Both Ovid and Apollodorus tell this story. Apollodorus lived probably more than a hundred years after Ovid. He is a very pedestrian writer and Ovid is far from that. But in this case I have followed Apollodorus. Ovid’s account shows him at his worst, sentimental and exclamatory.
Daedalus was the architect who had contrived the Labyrinth for the Minotaur in Crete, and who showed Ariadne how Theseus could escape from it (see Part Three, Chapter II). When King Minos learned that the Athenians had found their way out, he was convinced that they could have done so only if Daedalus had helped them. Accordingly he imprisoned him and his son Icarus in the Labyrinth, certainly a proof that it was excellently devised since not even the maker of it could discover the exit without a clue. But the great inventor was not at a loss. He told his son,
Escape may be checked by water and land, but the air and the sky are free,
and he made two pairs of wings for them. They put them on and just before they took flight Daedalus warned Icarus to keep a middle course over the sea. If he flew too high the sun might melt the glue and the wings drop off. However, as stories so often show, what elders say youth disregards. As the two flew lightly and without effort away from Crete the delight of this new and wonderful power went to the boy’s head. He soared exultingly up and up, paying no heed to his father’s anguished commands. Then he fell. The wings had come off. He dropped into the sea and the waters closed over him. The afflicted father flew safely to Sicily, where he was received kindly by the King.

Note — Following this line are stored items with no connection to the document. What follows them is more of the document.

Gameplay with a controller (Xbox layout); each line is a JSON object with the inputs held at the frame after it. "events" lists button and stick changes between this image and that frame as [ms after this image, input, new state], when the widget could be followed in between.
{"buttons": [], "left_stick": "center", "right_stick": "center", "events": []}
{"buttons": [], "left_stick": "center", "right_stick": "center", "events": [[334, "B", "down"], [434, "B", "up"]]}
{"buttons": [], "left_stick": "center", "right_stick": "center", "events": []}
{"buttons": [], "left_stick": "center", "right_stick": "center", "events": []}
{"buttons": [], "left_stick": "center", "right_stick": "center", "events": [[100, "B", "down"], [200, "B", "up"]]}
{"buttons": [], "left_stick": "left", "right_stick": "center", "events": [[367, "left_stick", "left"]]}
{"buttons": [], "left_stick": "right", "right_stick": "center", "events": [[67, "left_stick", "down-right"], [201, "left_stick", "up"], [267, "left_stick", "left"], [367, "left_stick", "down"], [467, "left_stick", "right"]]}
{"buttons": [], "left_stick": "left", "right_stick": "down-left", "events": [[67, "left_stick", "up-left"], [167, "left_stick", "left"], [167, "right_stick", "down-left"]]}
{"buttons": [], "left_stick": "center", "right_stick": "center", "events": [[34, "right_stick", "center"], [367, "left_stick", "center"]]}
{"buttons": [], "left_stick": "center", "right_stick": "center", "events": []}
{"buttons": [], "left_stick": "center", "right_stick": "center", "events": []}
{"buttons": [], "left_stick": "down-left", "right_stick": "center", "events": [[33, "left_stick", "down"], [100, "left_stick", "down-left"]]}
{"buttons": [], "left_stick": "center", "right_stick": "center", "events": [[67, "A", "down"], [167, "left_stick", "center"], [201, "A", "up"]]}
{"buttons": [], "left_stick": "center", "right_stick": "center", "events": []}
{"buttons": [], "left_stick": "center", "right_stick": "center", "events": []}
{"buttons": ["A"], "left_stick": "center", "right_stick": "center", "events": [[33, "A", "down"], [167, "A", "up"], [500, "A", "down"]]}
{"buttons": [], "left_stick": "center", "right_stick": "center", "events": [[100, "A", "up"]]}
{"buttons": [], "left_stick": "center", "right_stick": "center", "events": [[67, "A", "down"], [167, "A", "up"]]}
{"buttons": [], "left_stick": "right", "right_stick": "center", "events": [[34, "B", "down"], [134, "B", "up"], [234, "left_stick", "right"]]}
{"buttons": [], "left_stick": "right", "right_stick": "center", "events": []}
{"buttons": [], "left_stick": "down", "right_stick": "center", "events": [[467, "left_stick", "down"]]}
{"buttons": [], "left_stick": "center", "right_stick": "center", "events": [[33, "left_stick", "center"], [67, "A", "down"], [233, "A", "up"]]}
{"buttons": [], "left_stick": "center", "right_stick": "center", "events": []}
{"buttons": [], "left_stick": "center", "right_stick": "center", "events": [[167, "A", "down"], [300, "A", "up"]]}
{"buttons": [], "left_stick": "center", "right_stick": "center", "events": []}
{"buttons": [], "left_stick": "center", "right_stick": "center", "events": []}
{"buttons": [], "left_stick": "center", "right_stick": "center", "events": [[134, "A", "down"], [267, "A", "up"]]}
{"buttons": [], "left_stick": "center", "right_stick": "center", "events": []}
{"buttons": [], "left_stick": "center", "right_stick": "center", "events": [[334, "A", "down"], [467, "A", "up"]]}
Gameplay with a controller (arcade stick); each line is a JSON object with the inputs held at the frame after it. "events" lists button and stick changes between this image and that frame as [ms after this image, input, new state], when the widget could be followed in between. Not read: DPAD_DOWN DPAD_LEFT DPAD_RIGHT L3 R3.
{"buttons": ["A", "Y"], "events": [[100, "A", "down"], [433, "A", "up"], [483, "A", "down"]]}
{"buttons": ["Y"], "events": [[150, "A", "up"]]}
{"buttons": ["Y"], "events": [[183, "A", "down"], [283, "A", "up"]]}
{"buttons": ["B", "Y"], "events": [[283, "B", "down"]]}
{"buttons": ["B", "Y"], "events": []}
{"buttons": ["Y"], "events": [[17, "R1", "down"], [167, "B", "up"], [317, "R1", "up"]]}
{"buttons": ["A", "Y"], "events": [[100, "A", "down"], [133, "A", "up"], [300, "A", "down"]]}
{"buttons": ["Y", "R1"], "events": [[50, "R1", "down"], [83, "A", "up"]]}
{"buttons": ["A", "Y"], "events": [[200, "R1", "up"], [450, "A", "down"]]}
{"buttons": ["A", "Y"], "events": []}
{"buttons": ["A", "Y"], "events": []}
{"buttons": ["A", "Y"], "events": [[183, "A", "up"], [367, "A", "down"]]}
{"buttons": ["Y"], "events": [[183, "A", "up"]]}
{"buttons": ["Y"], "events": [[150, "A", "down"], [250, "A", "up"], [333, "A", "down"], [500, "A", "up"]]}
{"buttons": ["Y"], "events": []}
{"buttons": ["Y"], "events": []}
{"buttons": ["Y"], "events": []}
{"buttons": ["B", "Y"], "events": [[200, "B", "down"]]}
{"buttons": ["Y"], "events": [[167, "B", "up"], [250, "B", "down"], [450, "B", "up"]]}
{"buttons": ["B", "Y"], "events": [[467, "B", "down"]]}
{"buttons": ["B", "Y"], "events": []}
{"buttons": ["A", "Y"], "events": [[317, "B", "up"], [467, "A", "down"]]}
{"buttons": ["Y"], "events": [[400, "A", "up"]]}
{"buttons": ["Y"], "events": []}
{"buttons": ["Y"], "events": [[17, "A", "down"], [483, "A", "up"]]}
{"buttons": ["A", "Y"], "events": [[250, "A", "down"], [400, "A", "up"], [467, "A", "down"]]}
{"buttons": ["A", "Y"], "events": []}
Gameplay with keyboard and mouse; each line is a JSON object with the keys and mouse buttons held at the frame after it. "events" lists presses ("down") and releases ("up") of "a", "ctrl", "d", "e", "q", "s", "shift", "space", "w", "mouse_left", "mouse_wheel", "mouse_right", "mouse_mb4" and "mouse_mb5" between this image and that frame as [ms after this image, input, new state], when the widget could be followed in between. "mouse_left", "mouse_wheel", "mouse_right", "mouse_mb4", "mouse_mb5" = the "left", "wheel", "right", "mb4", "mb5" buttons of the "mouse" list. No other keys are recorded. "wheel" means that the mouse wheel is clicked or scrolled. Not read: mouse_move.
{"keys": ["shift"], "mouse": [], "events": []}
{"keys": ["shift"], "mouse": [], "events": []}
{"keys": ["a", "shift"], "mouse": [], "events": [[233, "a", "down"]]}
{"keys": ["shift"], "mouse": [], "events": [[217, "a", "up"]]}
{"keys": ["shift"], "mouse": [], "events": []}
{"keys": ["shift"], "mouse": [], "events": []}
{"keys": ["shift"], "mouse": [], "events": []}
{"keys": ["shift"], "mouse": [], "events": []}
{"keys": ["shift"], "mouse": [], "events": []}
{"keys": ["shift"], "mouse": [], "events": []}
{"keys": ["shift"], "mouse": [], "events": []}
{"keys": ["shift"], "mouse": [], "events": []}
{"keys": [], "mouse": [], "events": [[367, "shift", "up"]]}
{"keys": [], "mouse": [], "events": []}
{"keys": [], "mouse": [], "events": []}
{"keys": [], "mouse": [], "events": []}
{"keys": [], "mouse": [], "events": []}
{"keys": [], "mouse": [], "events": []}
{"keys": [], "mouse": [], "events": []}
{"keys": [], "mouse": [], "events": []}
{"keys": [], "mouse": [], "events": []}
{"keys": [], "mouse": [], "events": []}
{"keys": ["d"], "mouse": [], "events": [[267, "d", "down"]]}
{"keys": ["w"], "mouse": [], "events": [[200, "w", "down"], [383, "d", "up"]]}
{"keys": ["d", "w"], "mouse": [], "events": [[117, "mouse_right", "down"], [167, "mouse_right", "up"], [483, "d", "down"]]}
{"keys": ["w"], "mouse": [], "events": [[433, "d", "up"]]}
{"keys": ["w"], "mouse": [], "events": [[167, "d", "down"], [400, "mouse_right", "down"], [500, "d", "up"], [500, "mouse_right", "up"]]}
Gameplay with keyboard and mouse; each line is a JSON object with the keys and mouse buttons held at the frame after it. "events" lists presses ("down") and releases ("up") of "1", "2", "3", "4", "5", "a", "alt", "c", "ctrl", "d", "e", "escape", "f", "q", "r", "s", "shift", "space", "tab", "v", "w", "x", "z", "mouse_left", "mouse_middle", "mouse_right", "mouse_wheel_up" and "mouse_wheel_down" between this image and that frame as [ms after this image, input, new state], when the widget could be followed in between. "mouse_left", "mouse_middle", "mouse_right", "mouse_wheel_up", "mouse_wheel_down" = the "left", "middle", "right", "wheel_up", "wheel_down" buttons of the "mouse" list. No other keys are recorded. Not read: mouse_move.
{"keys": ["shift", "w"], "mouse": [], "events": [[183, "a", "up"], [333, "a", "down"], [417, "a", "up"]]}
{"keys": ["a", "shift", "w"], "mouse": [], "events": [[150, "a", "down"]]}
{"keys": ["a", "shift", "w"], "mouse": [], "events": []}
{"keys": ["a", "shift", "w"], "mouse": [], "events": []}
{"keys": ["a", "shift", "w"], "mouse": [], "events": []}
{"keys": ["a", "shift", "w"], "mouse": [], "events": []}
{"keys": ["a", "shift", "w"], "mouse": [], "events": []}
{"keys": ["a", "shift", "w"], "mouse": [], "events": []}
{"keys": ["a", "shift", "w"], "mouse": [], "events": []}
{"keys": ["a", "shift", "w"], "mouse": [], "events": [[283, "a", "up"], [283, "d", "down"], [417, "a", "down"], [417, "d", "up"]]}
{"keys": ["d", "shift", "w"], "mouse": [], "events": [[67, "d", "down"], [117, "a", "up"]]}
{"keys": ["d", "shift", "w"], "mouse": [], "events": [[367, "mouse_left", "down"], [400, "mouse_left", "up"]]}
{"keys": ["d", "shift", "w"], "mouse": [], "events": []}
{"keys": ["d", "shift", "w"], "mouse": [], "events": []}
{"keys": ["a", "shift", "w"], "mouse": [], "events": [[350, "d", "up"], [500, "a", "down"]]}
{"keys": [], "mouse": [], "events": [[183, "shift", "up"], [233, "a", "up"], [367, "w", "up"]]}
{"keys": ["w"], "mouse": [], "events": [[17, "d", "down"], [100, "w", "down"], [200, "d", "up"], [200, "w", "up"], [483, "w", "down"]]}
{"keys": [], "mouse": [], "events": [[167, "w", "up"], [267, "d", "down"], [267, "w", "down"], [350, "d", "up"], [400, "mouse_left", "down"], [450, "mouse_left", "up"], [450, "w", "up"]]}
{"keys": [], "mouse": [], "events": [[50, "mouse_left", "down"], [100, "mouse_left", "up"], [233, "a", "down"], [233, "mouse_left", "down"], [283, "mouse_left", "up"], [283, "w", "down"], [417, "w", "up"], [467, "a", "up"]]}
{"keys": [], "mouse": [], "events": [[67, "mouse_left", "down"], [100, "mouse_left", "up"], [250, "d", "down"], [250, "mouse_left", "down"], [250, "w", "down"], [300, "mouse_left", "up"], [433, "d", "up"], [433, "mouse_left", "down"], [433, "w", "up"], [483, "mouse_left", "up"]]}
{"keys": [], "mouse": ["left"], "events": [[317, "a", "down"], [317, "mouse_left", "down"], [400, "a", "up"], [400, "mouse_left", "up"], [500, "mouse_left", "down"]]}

Minos was enraged at his escape and determined to find him. He made a cunning plan. He had it proclaimed everywhere that a great reward would be given to whoever could pass a thread through an intricately spiraled shell. Daedalus told the Sicilian king that he could do it. He bored a small hole in the closed end of the shell, fastened a thread to an ant, introduced the ant into the hole, and then closed it. When the ant finally came out at the other end, the thread, of course, was running clear through all the twists and turns. “Only Daedalus would think of that,” Minos said, and he came to Sicily to seize him. But the King refused to surrender him, and in the contest Minos was slain.